(Extracted data entries)
_ _ _ _ _ _ _

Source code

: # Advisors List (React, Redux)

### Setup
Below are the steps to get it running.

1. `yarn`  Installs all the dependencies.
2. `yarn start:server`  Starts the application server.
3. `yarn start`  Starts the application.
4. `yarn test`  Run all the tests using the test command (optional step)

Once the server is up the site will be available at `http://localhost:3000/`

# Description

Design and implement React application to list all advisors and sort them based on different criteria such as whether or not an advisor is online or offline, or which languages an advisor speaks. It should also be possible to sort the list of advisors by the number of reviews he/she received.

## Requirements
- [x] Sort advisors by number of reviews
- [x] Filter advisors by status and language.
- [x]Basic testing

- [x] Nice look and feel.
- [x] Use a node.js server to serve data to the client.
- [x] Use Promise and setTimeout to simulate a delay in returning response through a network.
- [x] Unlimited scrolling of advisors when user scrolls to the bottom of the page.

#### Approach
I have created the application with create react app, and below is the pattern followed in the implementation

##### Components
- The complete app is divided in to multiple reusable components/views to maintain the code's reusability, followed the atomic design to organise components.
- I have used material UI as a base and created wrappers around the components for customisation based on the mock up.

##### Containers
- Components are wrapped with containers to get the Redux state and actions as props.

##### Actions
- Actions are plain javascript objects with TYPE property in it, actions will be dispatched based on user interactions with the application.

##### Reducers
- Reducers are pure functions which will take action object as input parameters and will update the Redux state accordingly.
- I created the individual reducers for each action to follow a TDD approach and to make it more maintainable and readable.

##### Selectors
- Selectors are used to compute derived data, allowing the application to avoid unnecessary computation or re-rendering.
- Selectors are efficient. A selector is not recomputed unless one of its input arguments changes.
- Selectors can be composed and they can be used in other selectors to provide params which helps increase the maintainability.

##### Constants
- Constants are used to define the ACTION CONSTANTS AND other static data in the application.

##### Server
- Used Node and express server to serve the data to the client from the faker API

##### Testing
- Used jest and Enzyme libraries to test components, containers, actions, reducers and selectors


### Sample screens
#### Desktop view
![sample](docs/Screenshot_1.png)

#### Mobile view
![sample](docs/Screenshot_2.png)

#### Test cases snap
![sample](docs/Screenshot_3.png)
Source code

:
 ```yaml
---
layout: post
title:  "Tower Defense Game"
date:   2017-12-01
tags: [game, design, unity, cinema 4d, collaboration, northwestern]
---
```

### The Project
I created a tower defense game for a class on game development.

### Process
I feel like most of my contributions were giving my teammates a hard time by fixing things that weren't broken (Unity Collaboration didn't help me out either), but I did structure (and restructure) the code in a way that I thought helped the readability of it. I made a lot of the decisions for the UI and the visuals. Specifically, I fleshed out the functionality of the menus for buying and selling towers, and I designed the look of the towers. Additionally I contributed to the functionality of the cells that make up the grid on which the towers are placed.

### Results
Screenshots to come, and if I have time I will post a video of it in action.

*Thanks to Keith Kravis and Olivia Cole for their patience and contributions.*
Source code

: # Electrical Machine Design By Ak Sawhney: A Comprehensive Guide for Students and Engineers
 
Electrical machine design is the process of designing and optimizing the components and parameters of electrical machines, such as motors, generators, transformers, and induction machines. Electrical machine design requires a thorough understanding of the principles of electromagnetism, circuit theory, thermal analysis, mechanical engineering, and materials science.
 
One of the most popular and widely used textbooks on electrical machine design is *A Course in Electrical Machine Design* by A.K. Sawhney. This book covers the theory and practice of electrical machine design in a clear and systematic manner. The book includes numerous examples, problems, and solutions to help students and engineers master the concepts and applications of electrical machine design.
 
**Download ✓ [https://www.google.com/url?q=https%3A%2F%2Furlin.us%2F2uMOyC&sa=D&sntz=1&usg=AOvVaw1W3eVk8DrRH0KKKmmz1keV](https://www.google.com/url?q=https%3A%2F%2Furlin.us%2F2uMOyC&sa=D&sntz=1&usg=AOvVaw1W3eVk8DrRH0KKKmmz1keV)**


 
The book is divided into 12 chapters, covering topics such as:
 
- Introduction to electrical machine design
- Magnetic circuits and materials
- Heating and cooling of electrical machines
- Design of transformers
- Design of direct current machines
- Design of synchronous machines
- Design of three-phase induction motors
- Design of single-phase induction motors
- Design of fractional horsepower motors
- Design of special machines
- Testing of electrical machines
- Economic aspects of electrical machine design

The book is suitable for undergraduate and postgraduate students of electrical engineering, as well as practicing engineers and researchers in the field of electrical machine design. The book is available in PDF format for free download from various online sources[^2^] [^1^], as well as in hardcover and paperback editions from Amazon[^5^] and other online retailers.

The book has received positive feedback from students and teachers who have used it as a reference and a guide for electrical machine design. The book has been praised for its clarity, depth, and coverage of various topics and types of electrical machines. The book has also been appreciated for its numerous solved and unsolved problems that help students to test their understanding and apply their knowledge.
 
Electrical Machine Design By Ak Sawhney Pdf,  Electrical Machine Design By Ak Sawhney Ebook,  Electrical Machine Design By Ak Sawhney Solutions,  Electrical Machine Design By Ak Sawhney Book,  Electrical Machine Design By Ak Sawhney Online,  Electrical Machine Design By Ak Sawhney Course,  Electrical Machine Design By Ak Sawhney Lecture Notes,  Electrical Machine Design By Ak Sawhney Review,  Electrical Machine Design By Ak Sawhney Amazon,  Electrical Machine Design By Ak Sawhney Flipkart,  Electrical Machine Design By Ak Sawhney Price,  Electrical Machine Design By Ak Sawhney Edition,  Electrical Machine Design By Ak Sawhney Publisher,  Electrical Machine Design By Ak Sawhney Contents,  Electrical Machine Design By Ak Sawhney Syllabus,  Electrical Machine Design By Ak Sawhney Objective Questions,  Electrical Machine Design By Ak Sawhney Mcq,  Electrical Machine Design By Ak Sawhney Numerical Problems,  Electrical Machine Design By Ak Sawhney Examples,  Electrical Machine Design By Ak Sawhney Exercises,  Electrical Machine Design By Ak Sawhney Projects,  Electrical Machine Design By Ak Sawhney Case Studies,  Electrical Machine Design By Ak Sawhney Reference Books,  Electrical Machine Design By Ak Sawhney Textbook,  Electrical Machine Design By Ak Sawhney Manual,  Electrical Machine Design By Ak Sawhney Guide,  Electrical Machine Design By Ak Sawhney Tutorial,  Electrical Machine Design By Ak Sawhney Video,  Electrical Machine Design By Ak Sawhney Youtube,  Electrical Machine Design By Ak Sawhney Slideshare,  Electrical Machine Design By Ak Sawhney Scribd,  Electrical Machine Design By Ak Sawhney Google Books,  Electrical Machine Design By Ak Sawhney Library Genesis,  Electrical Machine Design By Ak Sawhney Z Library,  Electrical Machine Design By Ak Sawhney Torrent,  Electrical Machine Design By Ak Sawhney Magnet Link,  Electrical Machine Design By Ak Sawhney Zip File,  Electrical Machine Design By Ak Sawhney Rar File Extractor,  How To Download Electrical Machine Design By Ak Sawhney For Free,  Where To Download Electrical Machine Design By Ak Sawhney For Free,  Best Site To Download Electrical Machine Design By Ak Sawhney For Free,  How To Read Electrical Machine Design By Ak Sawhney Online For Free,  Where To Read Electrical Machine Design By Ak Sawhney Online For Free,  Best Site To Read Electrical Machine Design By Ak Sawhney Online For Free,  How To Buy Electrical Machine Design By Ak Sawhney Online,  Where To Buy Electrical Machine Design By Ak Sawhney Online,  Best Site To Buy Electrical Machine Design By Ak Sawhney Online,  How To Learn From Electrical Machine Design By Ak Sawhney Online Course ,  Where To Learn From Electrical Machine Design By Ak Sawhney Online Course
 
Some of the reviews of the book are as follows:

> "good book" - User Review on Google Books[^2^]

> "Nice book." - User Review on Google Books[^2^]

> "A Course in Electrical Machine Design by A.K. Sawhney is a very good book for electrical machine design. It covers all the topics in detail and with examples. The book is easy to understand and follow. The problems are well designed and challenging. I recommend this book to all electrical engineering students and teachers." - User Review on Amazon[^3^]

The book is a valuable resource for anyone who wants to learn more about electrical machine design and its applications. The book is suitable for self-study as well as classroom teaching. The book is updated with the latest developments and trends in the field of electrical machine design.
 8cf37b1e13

_ _ _ _ _ _ _

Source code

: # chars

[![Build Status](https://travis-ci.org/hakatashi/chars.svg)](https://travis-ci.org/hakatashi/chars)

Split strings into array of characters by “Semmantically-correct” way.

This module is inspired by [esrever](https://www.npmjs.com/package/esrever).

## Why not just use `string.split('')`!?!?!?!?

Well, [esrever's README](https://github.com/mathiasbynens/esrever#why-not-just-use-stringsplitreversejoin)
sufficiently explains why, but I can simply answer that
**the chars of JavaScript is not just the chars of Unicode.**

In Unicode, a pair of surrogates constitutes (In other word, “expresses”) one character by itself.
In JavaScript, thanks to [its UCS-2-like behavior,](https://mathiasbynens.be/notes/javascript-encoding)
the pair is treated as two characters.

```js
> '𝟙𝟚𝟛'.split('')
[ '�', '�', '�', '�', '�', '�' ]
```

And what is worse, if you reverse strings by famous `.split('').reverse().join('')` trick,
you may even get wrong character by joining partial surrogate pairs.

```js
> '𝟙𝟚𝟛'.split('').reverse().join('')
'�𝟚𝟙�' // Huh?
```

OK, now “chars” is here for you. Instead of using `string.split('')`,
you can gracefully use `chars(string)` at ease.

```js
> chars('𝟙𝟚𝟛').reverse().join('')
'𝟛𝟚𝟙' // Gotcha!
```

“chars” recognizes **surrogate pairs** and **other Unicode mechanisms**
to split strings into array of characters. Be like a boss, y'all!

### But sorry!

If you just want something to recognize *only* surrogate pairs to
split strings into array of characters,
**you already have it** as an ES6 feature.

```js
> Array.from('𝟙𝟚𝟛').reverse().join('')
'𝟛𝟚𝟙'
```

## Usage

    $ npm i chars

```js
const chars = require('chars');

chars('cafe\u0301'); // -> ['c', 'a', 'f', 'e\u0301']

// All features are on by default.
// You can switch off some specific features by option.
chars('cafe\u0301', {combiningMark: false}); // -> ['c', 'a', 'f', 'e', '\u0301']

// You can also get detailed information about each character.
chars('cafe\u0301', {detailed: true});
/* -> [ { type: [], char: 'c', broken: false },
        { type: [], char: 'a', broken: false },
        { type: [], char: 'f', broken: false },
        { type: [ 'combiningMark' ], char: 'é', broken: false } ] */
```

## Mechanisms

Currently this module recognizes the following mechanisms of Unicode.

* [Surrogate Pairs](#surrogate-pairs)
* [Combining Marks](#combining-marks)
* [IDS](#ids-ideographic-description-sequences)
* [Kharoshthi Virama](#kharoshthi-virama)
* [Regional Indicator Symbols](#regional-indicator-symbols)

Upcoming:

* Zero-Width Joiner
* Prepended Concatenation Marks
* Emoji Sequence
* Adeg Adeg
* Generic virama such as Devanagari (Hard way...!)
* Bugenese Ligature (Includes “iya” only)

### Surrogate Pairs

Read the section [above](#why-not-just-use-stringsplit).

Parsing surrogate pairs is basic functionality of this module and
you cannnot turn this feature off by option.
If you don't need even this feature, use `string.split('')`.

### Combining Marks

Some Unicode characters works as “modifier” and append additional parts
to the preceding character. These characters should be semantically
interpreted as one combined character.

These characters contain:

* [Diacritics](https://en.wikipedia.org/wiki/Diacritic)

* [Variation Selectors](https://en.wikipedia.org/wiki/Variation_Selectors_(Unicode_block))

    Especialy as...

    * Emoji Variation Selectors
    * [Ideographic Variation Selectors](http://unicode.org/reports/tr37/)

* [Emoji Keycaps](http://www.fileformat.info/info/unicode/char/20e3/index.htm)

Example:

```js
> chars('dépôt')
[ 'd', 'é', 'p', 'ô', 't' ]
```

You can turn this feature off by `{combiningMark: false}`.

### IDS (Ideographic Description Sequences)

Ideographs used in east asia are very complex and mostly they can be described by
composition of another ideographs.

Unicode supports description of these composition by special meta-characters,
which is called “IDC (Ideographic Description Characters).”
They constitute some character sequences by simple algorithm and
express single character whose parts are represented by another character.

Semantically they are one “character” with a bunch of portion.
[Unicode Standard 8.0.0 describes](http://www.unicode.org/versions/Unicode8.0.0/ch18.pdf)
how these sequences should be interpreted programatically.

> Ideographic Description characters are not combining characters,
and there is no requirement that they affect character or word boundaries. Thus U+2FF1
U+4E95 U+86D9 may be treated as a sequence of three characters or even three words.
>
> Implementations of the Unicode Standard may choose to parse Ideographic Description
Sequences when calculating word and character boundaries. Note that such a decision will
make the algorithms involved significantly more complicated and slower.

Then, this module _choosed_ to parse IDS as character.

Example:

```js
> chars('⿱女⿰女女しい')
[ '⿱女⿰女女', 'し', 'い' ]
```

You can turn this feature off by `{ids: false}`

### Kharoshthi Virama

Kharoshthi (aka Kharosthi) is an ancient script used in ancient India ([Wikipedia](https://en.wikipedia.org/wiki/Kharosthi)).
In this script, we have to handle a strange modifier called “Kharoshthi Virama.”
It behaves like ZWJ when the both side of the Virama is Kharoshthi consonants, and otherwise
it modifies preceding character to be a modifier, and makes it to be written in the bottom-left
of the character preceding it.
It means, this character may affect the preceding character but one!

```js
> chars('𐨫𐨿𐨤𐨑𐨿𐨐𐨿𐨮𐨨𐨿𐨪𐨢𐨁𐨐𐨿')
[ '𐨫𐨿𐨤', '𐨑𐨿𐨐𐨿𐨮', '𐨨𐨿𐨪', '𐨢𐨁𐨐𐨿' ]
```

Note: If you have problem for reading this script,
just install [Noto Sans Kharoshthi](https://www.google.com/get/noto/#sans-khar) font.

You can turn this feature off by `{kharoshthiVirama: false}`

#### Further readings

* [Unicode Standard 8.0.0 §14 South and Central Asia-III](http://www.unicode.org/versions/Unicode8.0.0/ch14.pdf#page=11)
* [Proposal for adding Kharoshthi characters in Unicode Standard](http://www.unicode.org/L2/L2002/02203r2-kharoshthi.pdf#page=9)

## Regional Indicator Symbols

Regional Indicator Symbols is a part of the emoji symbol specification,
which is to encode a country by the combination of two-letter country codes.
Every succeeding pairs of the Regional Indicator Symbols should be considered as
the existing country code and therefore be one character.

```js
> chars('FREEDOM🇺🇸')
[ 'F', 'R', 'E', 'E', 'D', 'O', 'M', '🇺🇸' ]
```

_ _ _ _ _ _ _

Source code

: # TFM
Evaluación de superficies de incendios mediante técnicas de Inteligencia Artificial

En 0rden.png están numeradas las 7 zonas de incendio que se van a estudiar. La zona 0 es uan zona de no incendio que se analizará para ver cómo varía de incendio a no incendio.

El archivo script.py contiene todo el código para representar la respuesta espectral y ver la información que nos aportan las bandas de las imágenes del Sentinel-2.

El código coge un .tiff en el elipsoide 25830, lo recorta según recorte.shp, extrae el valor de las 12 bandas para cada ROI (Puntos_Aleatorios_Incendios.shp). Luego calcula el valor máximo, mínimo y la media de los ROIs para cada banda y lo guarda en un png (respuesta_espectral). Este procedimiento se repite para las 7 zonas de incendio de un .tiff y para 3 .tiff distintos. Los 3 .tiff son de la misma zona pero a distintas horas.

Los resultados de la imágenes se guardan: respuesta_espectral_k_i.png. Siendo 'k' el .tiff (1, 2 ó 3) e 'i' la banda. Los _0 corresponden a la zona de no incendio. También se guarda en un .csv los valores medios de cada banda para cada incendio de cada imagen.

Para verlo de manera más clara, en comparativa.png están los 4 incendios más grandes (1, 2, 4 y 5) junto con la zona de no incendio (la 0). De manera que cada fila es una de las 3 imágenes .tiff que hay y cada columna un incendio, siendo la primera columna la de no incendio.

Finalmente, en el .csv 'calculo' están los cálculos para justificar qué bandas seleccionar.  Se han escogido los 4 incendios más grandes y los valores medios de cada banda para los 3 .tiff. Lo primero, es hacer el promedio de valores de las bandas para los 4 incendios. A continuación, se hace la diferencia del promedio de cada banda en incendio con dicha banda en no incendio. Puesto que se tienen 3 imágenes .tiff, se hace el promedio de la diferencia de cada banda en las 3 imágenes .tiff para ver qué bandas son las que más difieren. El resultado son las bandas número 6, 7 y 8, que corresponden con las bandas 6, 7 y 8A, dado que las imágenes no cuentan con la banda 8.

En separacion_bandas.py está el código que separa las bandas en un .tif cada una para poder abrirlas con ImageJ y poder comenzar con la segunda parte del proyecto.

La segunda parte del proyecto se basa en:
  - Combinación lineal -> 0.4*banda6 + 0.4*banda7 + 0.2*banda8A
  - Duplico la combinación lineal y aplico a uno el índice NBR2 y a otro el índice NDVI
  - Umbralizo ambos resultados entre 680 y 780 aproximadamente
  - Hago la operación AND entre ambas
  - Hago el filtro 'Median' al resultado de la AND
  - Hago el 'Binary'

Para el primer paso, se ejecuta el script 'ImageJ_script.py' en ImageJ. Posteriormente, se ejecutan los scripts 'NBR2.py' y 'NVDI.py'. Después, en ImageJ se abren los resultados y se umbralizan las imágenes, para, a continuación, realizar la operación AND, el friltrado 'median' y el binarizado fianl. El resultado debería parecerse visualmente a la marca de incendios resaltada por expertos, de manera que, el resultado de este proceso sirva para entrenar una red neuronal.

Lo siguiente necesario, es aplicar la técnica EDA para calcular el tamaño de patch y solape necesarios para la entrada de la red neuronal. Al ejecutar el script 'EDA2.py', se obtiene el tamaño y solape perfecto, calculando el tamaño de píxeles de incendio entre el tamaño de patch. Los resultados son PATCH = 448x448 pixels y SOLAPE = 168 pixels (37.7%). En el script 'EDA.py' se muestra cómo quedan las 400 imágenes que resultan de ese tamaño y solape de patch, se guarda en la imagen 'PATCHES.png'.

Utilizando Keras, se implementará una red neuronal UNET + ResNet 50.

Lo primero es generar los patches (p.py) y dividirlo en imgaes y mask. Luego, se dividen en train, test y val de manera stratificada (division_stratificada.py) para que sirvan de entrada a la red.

_ _ _ _ _ _ _

» **REQUIRED ACTION**:
Retype exactly, and only, the lines above from the one where "Bugenese Ligature (Includes" occurs up to and including the one where "Some Unicode characters" occurs.

» **ANSWER FOR THIS EXERCISE**:
* Bugenese Ligature (Includes “iya” only)

### Surrogate Pairs

Read the section [above](#why-not-just-use-stringsplit).

Parsing surrogate pairs is basic functionality of this module and
you cannnot turn this feature off by option.
If you don't need even this feature, use `string.split('')`.

### Combining Marks

Some Unicode characters works as “modifier” and append additional parts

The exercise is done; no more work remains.